A few minutes later, as she rejoined him and the others massed on the bank, he followed her drift. El Tiberon Blanco backed off the mud flats with the last of its steam turning its screw in reverse. She didn’t have to tell him the sluggish current would carry the abandoned vessel downstream to most anywhere. It was obvious she and her crew only cared to hide exactly where they might have gotten off.

He saw why a few minutes later as he followed Irena and her mixed bag of about two dozen crew members along the bank to where another vessel was tied up in a willowy bend. It was tough to make out in the dark, as they’d doubtless figured when they’d put in there, but he could see she was far smaller than the cutter they’d stolen, and he could make out her two masts against the night sky above Yuma.

He chuckled fondly and told Irena, “Don’t ever invite a United States lawman aboard or offer to show him your bill of lading after you pull a stunt like this, you sneaky little thing.”

She answered in an innocent schoolmarm voice, “Why Custis, what are you accusing me and mine of being up to?”

He laughed and said, “Like the love that dare not speak its name, there are business transactions along this border it’s best to say no more about. I’m going on to that place in town we were talking about. You go on about your unstated business, if you’ve a mind to. I don’t want to know a thing about it. It hurts just as much to lie to my boss as it does to peach on my pals, so …”

“I’m going with you,” she said, turning to a follower or kinsman Longarm hadn’t met before to rattle off some orders in North Italian. Then she scampered after Longarm to grab his one free elbow and demurely ask if he thought they’d let her in the hotel with him if the two of them were wearing pants.

He laughed and said they’d let him in with a sheep, as long as he was willing to pay for a double. So they ambled on along the bank until they were out of earshot of her crew and she could tell him how dirty she meant to treat him the moment she had him in bed behind another locked door.

He said he wasn’t scared, and added they’d have all night before he had to mosey over to the Yuma hall of records and grope through all those musty papers.

Irena sighed and said, “I wish your business here was simple as my own. We only have to unload a modest cargo for some Yanqui fruit growers.”

He warned, “Don’t tell me about your infernal smuggling, querida! I already know you combined business with pleasure by luring that gunboat away from the main channel so’s your own schooner could sneak on by. I’d just have to turn you in if I knew for certain what you just smuggled into these United States!” She asked, “For why? Was Mexico’s unjust export duties we avoided, while we did a favor for El Gato. Is no Yanqui duties on semillas, is there?”

To which he could only reply, “I don’t know. What sort of seeds are we talking about?”
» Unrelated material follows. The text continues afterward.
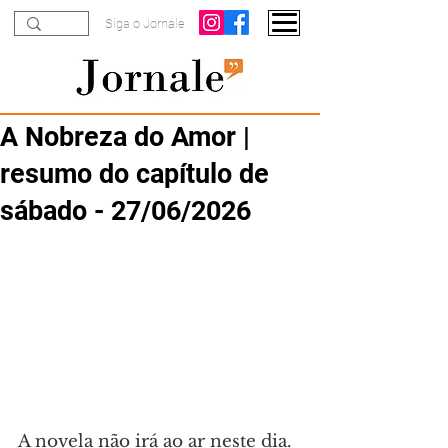
Siga o Jornale
A Nobreza do Amor |
resumo do capítulo de
sábado - 27/06/2026
A novela não irá ao ar neste dia.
She shrugged and said, “For to grow avocodos, dates, olives, and a dry-climate orange tree. Some Yanqui settlers are most interested in new crops for these irrigated bottomlands. So they pay well for new crops to experiment with, if only El Presidente would let us keep most of the money and … For why are you hugging me, Custis? Can’t you wait?” He said, “I can and I will and I mean to screw you silly, because I suspect you just saved me a whole heap of paperwork, you sweet-smuggling little thing!”

Chapter 15

It took two days, and Irena said she was glad. Longarm never did find anything out about Trader Wolfram and Rosalinda’s other sister. But once he’d settled on the desert claim of a late Doctor Dundee, he got out there just as the hot dry siesta time was commencing, lest he miss one member of the gang he’d run to ground at last.